直到巴基主动表明了自己的状态之后,斯蒂夫这才松了一口气。
「那……佩里呢?」
斯蒂夫提起那个名字时多多少少有些戒备。
「她只是来带我解除代码的。」
他解释道。
「现在代码解除了,所以……就结束了。」
是的,结束了。
所有的苦难,所有的遗憾。
所有。
*
她跌坐在床上,手腕上的血止都止不住的流着,很快就洇湿了一大片床单。
纱布在手腕上一圈圈绕过,血也一层层的浸透。
她忽然想起来这一回的伤口是用什么划开的了。
兰开斯特的匕首哐当一声掉在地板上,刀柄上的玫瑰刻纹中的名字从中间划过。
因兰开斯特匕首而得到的伤口无法癒合,如果匕首作为一个魔法物件也有了灵性,那佩里严重怀疑他是在报復。
她躺在床上,望着床帐上的玫瑰和枝条暗纹,笑了笑。
手腕上的纱布已经被浸透了,可能止不住血的。但她既没有把自己泡在水里做出一副要自杀的姿态,也没有打一针抗凝血的针剂。
能不能止血,她觉得这件事交託给命数也不错。
贾斯帕以前说过,他们之所以能彼此容忍到今天,那完全就是因为他们都曾是被别人掌控命运的人。
所以同病相怜的他们都有同样的想法,那就是掌握支配自己人生的权力——当然,贾斯帕后来进化成了掌控别人命运的爱好者,为此,他甚至去了九头蛇工作。
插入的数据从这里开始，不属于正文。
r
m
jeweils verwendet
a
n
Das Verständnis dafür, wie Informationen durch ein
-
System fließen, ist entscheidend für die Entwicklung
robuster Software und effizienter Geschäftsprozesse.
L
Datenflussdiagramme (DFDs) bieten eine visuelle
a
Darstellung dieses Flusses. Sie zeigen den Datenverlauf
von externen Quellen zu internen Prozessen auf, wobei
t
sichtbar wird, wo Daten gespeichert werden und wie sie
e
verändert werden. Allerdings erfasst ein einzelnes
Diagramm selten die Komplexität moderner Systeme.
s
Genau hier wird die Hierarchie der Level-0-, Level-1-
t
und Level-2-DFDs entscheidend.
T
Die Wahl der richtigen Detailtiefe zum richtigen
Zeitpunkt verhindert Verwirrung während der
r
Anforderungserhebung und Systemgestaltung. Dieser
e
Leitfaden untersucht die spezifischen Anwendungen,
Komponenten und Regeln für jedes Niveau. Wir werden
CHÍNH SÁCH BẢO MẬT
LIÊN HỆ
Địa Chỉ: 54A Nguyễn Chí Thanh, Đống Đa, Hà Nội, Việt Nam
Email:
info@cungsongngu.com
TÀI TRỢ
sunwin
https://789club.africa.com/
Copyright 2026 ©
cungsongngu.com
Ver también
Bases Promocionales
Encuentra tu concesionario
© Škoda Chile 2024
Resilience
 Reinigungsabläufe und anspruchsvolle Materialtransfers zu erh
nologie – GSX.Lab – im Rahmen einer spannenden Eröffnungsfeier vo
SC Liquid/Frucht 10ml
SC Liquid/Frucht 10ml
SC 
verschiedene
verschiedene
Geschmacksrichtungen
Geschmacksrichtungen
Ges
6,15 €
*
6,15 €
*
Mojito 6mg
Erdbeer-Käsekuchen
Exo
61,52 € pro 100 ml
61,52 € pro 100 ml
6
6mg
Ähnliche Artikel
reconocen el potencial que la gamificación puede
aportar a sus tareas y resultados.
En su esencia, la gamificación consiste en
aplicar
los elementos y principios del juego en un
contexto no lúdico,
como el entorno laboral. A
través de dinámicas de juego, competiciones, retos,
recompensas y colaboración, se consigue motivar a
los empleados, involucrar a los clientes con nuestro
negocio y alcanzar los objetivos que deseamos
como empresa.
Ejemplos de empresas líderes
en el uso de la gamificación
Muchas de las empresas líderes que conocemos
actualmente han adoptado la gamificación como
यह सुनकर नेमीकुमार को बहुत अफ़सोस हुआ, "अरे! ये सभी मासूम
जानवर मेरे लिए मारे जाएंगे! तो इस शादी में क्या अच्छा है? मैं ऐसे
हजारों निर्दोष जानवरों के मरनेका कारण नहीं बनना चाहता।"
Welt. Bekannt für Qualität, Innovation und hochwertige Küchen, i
可今天的佩里似乎陷入了一种可笑的局面,那就是,自己辛辛苦苦争取的东西同样被自己放弃。并且摆出一副当初在伦敦塔听天由命的样子。
她不知道贾斯帕会不会被自己气死。
但他又不是自己要关心的人。
佩里真正要关心的人都已经离她而去很久很久了。